Some firms have taken legal action against the government and the EU if they feel they should receive a bigger allowance.
Firms might pass on the cost of buying the pollution permits onto the customer. higher prices
What is regulation legislation and how is it a form of Government intervention?
Regulation are rules enforced by an authority (government). They are normally backup laws
Legislation means legal action can be taken against those who break the rules.
What are the benefits of using regulation and legislation as a form of Government intervention?
Legally binding. Businesses must adjust their behaviour or risk prosecution.
Can reduce demerit goods and services limit sale of these goods.
Can reduce the power of monopolies setting up regulatory bodies.
Can provide protection for consumers and producers arising from asymmetric information. Sales of goods act.

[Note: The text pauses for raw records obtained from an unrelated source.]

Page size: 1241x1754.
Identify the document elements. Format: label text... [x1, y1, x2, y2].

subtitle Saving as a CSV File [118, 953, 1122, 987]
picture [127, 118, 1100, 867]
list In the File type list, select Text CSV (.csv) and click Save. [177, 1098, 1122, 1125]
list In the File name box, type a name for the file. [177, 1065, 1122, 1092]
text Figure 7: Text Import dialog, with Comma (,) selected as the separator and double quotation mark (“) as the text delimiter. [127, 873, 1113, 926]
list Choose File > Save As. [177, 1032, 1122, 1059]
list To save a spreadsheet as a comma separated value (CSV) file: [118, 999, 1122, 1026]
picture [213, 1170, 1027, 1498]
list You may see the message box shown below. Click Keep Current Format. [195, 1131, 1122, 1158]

Can have a relatively quick impact
Easy to understand and cheap to implement
Revenue from the fines can be used to correct the cause of market failure or compensate those affected
What are the drawbacks of using regulation and legislation as a form of Government intervention?
Difficult to fix the right level of legislation.
Regulation may be too tight or too lax.
Regulation needs monitoring and enforcing extra costs.
It is likely to increase the costs of production and therefore reduce the businesses profits.
Businesses may simply increase prices to cover the cost of new regulation.
Ideally the correct level would be where the economic benefit arising from the reduction in externality would be equal to the economic cost imposed by the regulation.
Firms competitive disadvantage overseas.